El monarca de 74 años accedió al trono en septiembre tras la muerte de su madre Isabel II, pero no será coronado formalmente hasta una una ceremonia oficial que tendrá lugar el próximo 6 de mayo en la abadía londinense de Westminster.
Inicialmente se había asegurado que la magnitud y el boato del evento se reducirían considerablemente para adaptarse al plan de modernizar la monarquía que Carlos trazó hace tiempo y que se apoya en dos principios: austeridad y menos personas en la lista de miembros de la familia real que reciben fondos públicos.
Sin embargo, parece que la estrategia ha cambiado después de que el palacio de Buckingham comprobara la cobertura mediática que recibió el funeral de la madre de Carlos alrededor del mundo. Desde el gobierno también coinciden en que la coronación supone una oportunidad única para dar publicidad a la Institución y promocionar la marca 'Gran Bretaña'.
Es probable que la lista de invitados sea mucho más corta que la que tuvo Isabel en su momento; probablemente 2.000 personas, una cuarta parte de las 8.000 que presenciaron la coronación de la difunta reina. Por otra parte, solo los elementos que se consideren pasados de moda o engorrosos se eliminarán de la ceremonia, según apunta el diario Daily Telegraph, y la idea es que todo el acto sea "único en su género", sin renunciar a la pompa y "en la mejor tradición de los 1.000 años de historia del país". Pese a ello, el rey es "profundamente consciente" de la actual crisis y del aumento del coste de la vida, así que quiere que se pueda justificar hasta el último céntimo.
La coronación del rey Carlos III marcará el regreso del príncipe Harry a Reino Unido para unirse a su familia en un acontecimiento histórico. El reencuentro más incómodo de todos los que protagonizará a lo largo de esos días será probablemente el que mantenga con su madrastra Camila, que no salió nada bien parada en el libro 'Spare' que él publicó a principios de año.

§ PREGUNTAS DE ESTUDIO
**a.** Transcriba literalmente el fragmento del texto sobre la coronación de Carlos III que empieza en las palabras "La coronación del" y termina tras las palabras "principios de año.".
**b.** Según el texto sobre la coronación de Carlos III, ¿cuántas personas presenciaron la coronación de Isabel II?
**c.** Prosiga el texto sobre la coronación de Carlos III a partir de su última oración.

§ Datos recopilados
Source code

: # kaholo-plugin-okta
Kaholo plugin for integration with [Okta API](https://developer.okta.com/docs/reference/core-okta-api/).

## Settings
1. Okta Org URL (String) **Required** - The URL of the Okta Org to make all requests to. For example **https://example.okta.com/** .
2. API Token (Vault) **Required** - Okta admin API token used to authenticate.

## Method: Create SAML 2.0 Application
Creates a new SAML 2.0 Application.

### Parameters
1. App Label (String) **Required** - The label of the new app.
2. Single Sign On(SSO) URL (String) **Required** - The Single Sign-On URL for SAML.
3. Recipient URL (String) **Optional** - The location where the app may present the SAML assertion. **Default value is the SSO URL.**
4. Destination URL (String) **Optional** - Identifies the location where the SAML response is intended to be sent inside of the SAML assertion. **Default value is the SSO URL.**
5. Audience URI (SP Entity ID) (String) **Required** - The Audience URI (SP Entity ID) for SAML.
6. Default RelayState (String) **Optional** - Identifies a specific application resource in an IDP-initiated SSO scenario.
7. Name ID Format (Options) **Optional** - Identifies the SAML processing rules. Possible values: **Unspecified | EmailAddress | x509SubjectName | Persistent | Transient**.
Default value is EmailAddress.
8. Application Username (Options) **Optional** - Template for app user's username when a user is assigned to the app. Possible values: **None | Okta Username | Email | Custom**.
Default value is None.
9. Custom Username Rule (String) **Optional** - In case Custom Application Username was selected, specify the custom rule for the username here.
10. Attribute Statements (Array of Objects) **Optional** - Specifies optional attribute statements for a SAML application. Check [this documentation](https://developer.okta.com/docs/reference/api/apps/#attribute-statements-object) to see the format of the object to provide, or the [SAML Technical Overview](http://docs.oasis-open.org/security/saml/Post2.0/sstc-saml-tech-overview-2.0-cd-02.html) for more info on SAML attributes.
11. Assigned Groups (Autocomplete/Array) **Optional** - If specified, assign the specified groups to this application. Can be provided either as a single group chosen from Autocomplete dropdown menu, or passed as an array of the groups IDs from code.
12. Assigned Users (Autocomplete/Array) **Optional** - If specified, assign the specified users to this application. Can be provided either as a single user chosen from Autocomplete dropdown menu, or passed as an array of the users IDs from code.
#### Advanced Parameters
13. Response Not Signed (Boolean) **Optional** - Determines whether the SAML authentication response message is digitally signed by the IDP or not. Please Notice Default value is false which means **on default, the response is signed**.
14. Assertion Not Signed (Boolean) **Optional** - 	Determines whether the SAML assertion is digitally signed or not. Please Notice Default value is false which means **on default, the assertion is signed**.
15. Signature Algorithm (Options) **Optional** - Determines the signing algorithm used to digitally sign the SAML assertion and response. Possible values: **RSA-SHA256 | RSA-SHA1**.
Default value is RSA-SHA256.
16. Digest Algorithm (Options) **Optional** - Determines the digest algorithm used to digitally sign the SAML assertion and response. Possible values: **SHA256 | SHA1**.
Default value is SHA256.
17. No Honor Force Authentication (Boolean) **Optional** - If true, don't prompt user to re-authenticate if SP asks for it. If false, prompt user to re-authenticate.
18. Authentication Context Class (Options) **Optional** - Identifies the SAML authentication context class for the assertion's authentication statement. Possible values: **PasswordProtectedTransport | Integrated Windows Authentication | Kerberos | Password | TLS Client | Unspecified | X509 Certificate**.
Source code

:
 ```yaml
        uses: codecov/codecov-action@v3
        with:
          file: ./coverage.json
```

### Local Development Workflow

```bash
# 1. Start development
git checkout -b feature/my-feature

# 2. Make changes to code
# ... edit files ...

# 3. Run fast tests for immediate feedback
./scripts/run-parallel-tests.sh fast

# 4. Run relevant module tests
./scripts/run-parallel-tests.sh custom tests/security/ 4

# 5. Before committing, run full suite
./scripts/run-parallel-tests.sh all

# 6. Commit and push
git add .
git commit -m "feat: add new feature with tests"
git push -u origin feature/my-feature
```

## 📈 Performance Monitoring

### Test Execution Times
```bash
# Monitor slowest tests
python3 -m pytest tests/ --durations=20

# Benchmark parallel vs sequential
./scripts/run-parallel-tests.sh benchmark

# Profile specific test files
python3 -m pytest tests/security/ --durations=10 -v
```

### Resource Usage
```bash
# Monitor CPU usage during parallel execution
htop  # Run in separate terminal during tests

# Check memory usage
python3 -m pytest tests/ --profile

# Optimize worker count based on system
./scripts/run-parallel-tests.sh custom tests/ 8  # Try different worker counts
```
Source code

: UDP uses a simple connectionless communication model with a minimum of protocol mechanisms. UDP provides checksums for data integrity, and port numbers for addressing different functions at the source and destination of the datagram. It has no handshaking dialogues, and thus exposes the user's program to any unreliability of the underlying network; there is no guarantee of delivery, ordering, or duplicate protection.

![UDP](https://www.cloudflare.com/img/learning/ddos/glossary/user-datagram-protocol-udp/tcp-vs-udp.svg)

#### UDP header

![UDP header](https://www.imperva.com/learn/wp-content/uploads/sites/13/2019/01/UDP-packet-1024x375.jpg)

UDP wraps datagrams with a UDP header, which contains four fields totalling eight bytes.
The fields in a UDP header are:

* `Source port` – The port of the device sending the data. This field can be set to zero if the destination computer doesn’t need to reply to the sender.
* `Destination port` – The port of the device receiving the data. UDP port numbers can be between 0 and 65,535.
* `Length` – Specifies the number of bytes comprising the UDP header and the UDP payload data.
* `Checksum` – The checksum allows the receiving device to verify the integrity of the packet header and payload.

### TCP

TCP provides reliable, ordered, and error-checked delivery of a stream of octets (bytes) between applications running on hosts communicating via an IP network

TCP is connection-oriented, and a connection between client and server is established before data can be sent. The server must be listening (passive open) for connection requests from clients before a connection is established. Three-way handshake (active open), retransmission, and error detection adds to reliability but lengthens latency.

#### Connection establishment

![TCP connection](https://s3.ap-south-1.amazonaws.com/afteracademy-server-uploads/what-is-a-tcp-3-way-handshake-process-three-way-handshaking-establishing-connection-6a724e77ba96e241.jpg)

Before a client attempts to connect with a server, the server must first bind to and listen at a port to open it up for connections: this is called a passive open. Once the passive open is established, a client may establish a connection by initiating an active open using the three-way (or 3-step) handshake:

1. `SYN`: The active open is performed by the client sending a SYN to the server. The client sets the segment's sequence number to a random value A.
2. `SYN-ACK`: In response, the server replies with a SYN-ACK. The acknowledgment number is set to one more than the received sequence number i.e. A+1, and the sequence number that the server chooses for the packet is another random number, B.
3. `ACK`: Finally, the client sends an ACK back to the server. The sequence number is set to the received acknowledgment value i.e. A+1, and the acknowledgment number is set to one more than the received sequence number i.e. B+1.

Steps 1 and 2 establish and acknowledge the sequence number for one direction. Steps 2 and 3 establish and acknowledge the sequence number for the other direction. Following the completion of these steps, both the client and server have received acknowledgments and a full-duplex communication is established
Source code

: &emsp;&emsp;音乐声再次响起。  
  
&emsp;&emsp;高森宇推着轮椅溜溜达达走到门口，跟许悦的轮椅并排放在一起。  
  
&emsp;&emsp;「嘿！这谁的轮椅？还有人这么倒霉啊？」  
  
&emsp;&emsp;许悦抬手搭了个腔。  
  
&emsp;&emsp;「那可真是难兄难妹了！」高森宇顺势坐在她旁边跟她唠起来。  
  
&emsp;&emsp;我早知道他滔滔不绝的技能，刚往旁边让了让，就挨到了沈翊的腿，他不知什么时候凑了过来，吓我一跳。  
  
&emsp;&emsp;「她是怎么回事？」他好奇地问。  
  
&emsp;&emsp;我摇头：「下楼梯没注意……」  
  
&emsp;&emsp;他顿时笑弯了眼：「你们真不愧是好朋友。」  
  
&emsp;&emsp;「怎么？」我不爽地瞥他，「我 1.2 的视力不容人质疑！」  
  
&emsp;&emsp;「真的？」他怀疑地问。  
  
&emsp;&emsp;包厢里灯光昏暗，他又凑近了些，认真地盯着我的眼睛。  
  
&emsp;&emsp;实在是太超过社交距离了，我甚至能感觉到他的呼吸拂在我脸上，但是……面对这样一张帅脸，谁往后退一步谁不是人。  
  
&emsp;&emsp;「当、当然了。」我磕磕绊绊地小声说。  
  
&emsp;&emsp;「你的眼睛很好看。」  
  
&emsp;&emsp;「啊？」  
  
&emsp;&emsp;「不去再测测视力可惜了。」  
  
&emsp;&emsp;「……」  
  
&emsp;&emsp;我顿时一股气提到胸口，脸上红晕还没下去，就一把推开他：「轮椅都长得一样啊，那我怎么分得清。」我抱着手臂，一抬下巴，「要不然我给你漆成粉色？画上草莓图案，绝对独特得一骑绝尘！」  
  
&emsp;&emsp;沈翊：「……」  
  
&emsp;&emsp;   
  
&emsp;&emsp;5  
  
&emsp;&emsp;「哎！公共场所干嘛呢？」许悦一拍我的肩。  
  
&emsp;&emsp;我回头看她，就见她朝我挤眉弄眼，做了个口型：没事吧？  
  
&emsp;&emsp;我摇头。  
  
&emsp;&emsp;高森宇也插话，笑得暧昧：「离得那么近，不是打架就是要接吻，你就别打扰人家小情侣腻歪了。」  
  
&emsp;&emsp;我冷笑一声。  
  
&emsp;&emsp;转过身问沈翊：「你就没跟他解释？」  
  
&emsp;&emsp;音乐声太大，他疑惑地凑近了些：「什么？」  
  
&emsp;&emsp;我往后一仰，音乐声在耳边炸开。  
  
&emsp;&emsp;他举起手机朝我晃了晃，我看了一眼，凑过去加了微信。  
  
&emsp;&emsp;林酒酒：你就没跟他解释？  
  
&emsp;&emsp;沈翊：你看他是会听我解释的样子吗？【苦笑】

§ RESPUESTAS NUMERADAS
**a.**
La coronación del rey Carlos III marcará el regreso del príncipe Harry a Reino Unido para unirse a su familia en un acontecimiento histórico. El reencuentro más incómodo de todos los que protagonizará a lo largo de esos días será probablemente el que mantenga con su madrastra Camila, que no salió nada bien parada en el libro 'Spare' que él publicó a principios de año.

**b.** 8.000 personas.

**c.**
Hasta entonces, Harry no había hablado específicamente de ella cuando se quejaba acerca de la dinámica de la monarquía en general y del trato en particular que habían recibido tanto su esposa Meghan Markle como él, pero en sus memorias reservaba varios pasajes para retratarla como el arquetipo de madrastra malvada que velaba únicamente por sus propios intereses.
En cuestión de unas semanas Harry y Camila se verán las caras por primera vez desde que él desveló que le había suplicado a su padre que no se casara con ella. Aunque no se espera que ninguna de las dos partes dejé entrever sus sentimientos en público, la esposa de Carlos III está al corriente de todo lo que ha dicho Harry y ya ha decidido qué hará al respecto: nada.
La nueva reina no se ha pronunciado al respecto, pero alguien más lo ha hecho por ella. A la hora de adaptarse a su nuevo cargo, Camila ha prescindido de la figura de las damas de compañía, pero ha elegido a seis amigas cercanas para que formen parte de su séquito en calidad de 'companions' y desempeñen funciones muy similares, que van desde acompañarla en sus viajes oficiales a servir de conexión con su secretario privado o, en algunas ocasiones, representarla en distintos actos públicos.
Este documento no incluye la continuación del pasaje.